En s’intéressant à l’étiquetage pour orienter les enfants vers des choix de consommation plus responsables, Béatrice Parguel et Karine Charny montrent comment les comportements des parties prenantes peuvent évoluer pour se conformer à un ensemble de valeurs. Ces travaux s’appuient sur la théorie de l’étiquetage social qui soutient que l’individu intègre les traits associés à l’étiquette représentant les croyances qu’il a sur lui-même. Les expérimentations menées dans le cadre de cette recherche mettent en évidence le rôle majeur de l’âge dans la perception du « soi », recommandant d’utiliser ce type de nudge, système incitatif, seulement avec des enfants âgés de plus de dix ans.
Comment les entreprises ou les associations, peuvent-elles dynamiser les échanges de façon à promouvoir la coopération en leur sein ? Depuis les années 1990, les sciences de gestion se sont intéressées aux communautés de connaissances dans le but de favoriser l’Innovation. Au sein de l’entreprise, ces communautés se sont organisés autour des savoir-faire, formant des « communautés de pratique », lieux d’interactions sociales conçues pour favoriser les apprentissages. L’étude de ces communautés de pratiques par Aurore Haas et David Abonneau montre que les facteurs du succès relèvent non seulement du culturel (contexte professionnel, entrepreneurial, voire national) mais également des caractéristiques individuelles relatives à l’engagement dans la sphère du travail, qu’il soit affectif, normatif ou calculé pour maximiser d’éventuels gains. Voici des conclusions qui devraient conduire à une réflexion sur cet impensé syndical qu’est la nature de l’engagement professionnel.
Les inégalités territoriales sont multidimensionnelles et perdurent dans les faits. Cependant, elles peuvent également s’alimenter des représentations qui en sont faites dans l’espace public. D’autres crises nous l’ont montré avant celle de la Covid 19 : les représentations de la ruralité sont ambivalentes. Paul-Mathieu Caitucoli, Valérie Guillard et Fabrice Larceneux montrent à travers l’analyse d’entretiens semi-directifs que le discours de la puissance publique gagnerait à sortir du registre de la relégation pour s’inscrire résolument au fronton des opportunités. Les zones rurales peuvent contribuer au dynamisme national à la fois en tant qu’espaces physiques dotés d’aménités naturelles et patrimoniales incontestables en jouant la complémentarité et la connexion relativement aux zones urbaines, mais aussi en tant qu’espaces de valeurs où s’exercent d’indispensables solidarités au bénéfice du développement sociétal.

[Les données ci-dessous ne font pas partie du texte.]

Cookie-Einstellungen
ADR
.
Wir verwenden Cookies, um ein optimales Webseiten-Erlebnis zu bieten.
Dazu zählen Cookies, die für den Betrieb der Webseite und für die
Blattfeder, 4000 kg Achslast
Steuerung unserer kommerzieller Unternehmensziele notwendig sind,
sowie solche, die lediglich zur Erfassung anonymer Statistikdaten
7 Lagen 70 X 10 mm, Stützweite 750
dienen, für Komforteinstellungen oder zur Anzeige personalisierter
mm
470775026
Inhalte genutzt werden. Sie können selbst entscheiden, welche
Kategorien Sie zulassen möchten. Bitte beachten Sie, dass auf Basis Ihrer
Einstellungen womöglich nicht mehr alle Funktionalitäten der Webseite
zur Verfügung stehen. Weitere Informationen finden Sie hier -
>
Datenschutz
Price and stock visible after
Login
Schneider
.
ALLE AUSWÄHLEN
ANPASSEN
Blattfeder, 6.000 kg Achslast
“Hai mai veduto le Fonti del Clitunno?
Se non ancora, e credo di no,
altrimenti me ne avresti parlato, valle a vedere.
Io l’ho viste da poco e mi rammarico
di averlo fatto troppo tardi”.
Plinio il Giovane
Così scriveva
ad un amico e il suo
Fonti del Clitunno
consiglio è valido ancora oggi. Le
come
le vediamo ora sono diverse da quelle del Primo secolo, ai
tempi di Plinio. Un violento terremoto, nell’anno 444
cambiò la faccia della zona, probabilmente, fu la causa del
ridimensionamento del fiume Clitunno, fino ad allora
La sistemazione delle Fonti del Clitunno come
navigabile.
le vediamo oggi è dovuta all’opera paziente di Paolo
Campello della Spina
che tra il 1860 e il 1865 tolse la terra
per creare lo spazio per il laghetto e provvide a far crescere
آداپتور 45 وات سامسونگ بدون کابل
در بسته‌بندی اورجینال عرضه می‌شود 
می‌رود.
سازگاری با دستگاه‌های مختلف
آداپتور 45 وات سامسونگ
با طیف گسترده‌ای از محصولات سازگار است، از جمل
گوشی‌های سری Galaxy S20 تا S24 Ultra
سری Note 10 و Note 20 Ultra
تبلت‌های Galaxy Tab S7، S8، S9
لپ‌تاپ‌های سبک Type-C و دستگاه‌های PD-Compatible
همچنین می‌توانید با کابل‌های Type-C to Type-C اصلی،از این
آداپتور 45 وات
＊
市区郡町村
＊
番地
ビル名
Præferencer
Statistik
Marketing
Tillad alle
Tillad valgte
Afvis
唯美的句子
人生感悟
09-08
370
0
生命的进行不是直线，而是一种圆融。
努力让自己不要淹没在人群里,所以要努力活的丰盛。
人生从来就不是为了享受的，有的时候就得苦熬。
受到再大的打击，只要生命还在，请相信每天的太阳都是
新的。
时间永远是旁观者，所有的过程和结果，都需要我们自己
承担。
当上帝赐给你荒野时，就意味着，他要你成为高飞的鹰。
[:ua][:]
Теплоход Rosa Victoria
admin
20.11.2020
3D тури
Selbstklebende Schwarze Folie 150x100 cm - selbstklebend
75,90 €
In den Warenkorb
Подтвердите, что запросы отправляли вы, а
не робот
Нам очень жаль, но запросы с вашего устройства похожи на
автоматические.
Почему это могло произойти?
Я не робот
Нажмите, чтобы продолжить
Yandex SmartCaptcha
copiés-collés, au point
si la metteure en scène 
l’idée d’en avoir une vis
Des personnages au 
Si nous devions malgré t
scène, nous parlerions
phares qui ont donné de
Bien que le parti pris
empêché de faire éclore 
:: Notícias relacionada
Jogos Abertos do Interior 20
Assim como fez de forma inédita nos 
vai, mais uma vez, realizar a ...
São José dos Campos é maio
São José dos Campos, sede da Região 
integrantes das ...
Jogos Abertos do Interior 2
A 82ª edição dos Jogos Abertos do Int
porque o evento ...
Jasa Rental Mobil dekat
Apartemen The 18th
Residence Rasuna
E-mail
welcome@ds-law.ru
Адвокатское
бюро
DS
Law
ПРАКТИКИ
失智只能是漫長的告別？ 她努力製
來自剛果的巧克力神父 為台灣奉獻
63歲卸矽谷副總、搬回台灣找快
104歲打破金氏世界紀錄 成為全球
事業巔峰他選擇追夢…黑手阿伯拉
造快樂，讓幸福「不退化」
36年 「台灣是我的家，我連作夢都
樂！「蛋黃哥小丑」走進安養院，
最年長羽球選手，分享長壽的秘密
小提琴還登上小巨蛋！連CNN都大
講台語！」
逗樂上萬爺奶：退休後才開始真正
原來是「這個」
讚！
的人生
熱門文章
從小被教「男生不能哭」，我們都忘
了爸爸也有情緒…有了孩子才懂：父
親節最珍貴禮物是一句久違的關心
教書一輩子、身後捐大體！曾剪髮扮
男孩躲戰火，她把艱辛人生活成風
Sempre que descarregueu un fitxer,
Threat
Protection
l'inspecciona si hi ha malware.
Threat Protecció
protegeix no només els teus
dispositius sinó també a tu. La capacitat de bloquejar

Une liste des thèses en sciences de gestion soutenues au sein de DRM et un agenda de la vie des affaires complètent cet opus fournissant une documentation utile pour celles et ceux qui s'intéressent à l'évolution des techniques de management au sein des organisations.
La crise de la Covid 19 fournit une « expérience naturelle » aux théoriciens du management pour tester leurs hypothèses à une échelle inédite, celle de la planète : frontières fermées, isolement sanitaire et confinement. Formons le vœu que de telles études s'attachent à mettre en évidence la contribution des salariés à la résilience des entreprises, associations et administrations face aux crises.